Stored data entries

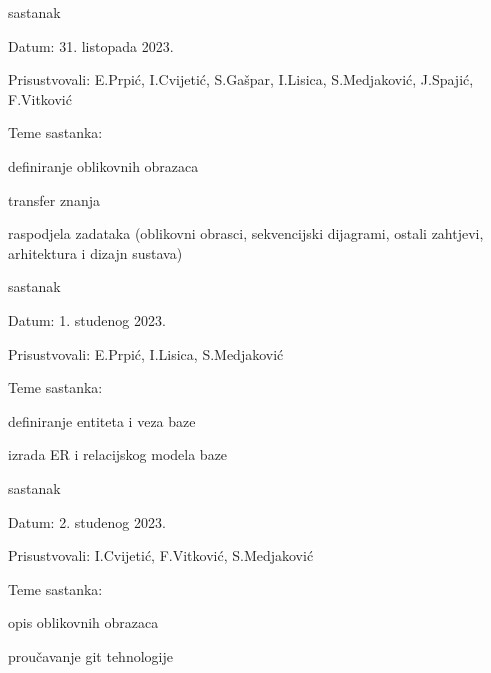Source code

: \begin{packed_enum}
			\item  sastanak
			\item[] \begin{packed_item}
				\item Datum: 31. listopada 2023.
				\item Prisustvovali: E.Prpić, I.Cvijetić, S.Gašpar, I.Lisica, S.Medjaković, J.Spajić, F.Vitković
				\item Teme sastanka:
				\begin{packed_item}
					\item  definiranje oblikovnih obrazaca
					\item  transfer znanja
					\item  raspodjela zadataka (oblikovni obrasci, sekvencijski dijagrami, ostali zahtjevi, arhitektura i dizajn sustava)
				\end{packed_item}
			\end{packed_item}
			
			\item  sastanak
			\item[] \begin{packed_item}
				\item Datum: 1. studenog 2023.
				\item Prisustvovali: E.Prpić, I.Lisica, S.Medjaković
				\item Teme sastanka:
				\begin{packed_item}
					\item  definiranje entiteta i veza baze
					\item  izrada ER i relacijskog modela baze
				\end{packed_item}
			\end{packed_item}
			
			\item  sastanak
			\item[] \begin{packed_item}
				\item Datum: 2. studenog 2023.
				\item Prisustvovali: I.Cvijetić, F.Vitković, S.Medjaković
				\item Teme sastanka:
				\begin{packed_item}
					\item  opis oblikovnih obrazaca
					\item  proučavanje git tehnologije
				\end{packed_item}
			\end{packed_item}
			

\end{packed_enum}
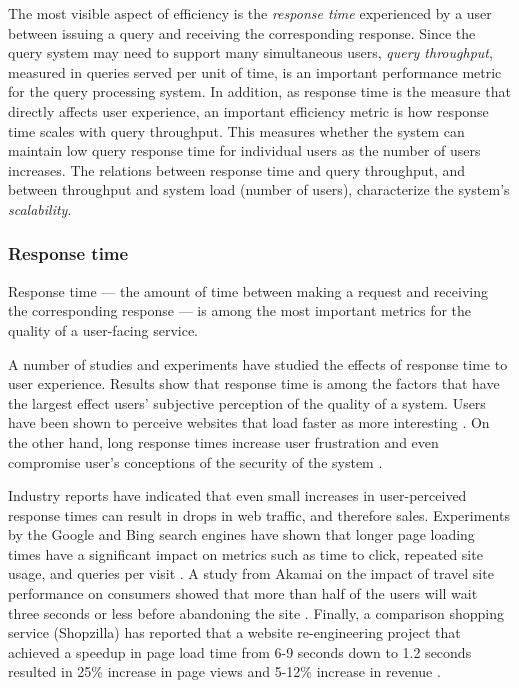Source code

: The most visible aspect of efficiency is the \textit{response time} experienced by a user between issuing a query and
receiving the corresponding response.
Since the query system may need to support many simultaneous users, \textit{query throughput}, measured in queries served
per unit of time, is an important performance metric for the query processing system.
In addition, as response time is the measure that directly affects user experience, an important efficiency metric is
how response time scales with query throughput.
This measures whether the system can maintain low query response time for individual users as the number of users
increases.
The relations between response time and query throughput, and between throughput and system load (number of users),
characterize the system's \textit{scalability}.

\subsubsection{Response time}
Response time --- the amount of time between making a request and receiving the corresponding response ---
is among the most important metrics for the quality of a user-facing service.

A number of studies and experiments have studied the effects of response time to user experience.
Results show that response time is among the factors that have the largest effect users' subjective perception of the
quality of a system.
Users have been shown to perceive websites that load faster as more interesting \cite{ramsay/retrievaltimesinvestigation}.
On the other hand, long response times increase user frustration \cite{ceaparu:userfrustration} and even compromise
user's conceptions of the security of the system \cite{bouch:qualityeyebeholder}.

Industry reports have indicated that even small increases in user-perceived response times can result in drops in web
traffic, and therefore sales.
Experiments by the Google and Bing search engines have shown that longer page loading times have a significant impact on
metrics such as time to click, repeated site usage, and queries per visit \cite{schurman:rerformanceuserimpact}.
A study from Akamai on the impact of travel site performance on consumers showed that more than half of the users will
wait three seconds or less before abandoning the site \cite{akamai:travelsiteperformance}.
Finally, a comparison shopping service (Shopzilla) has reported that a website re-engineering project that achieved a
speedup in page load time from 6-9 seconds down to 1.2 seconds resulted in 25\% increase in page views and 5-12\%
increase in revenue \cite{dixon:shopzillasiteredo}.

AIM OF THE EXERCISE
With the string "baze" as the key, filter the data above and show the lines that match.

WORKED SOLUTION
					\item  definiranje entiteta i veza baze
					\item  izrada ER i relacijskog modela baze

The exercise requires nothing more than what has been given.